→ INSTRUCTION
Work out the number of lines in the listing below that include "Insurance", and answer with it alone.

→ LISTED ENTRIES
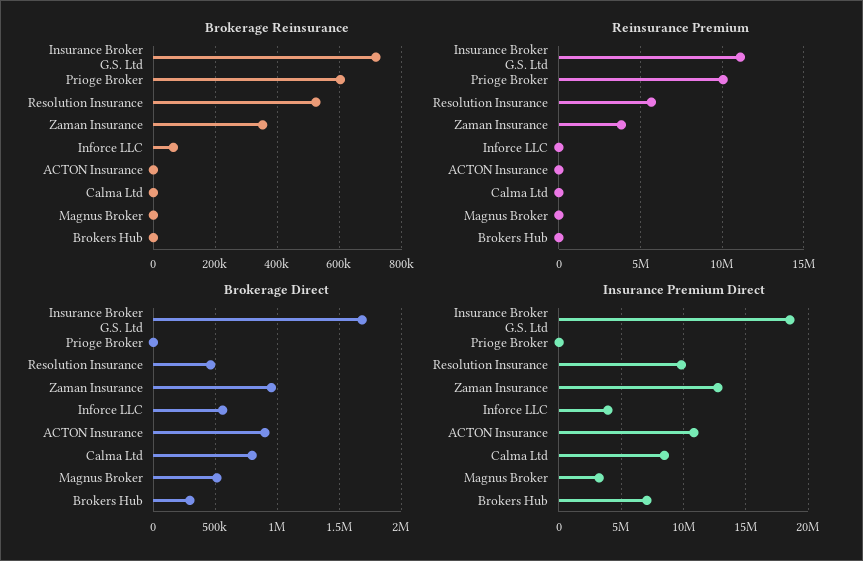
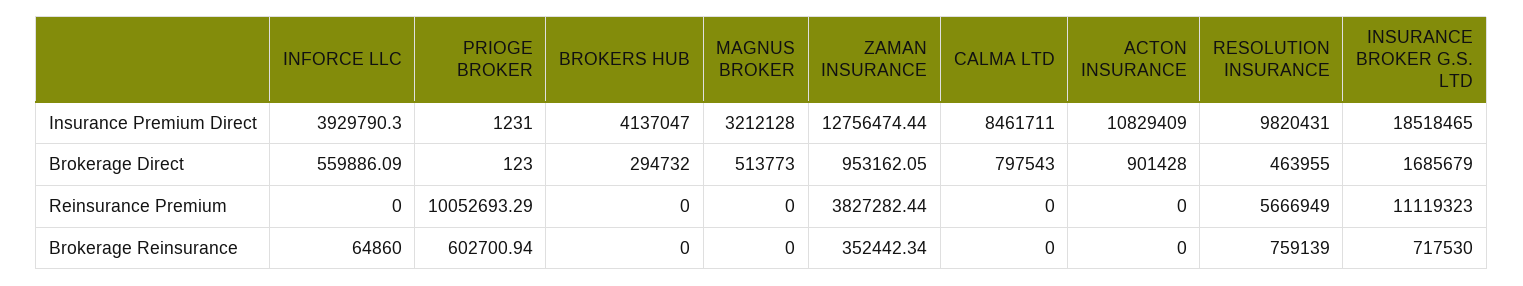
Brokerage Reinsurance, Resolution Insurance: 520000 -> 759139
Insurance Premium Direct, Brokers Hub: 7000000 -> 4137047

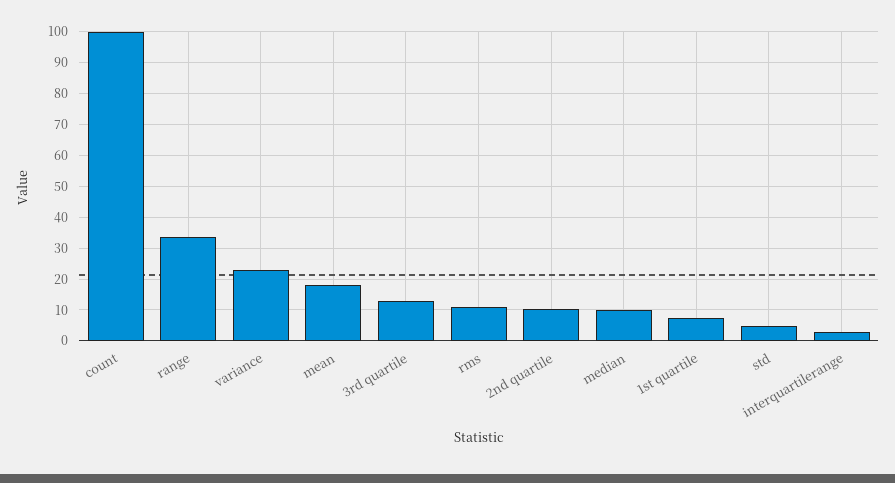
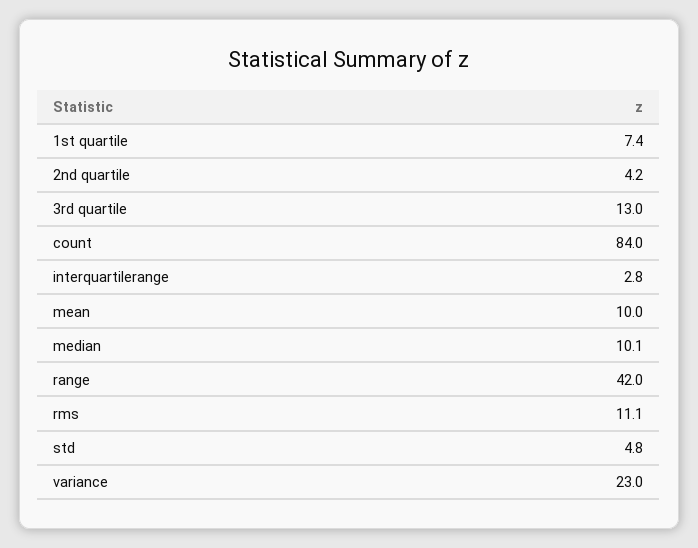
count: 100 -> 84
range: 34 -> 42
mean: 18 -> 10
2nd quartile: 10 -> 4.2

→ TASK RESULT
2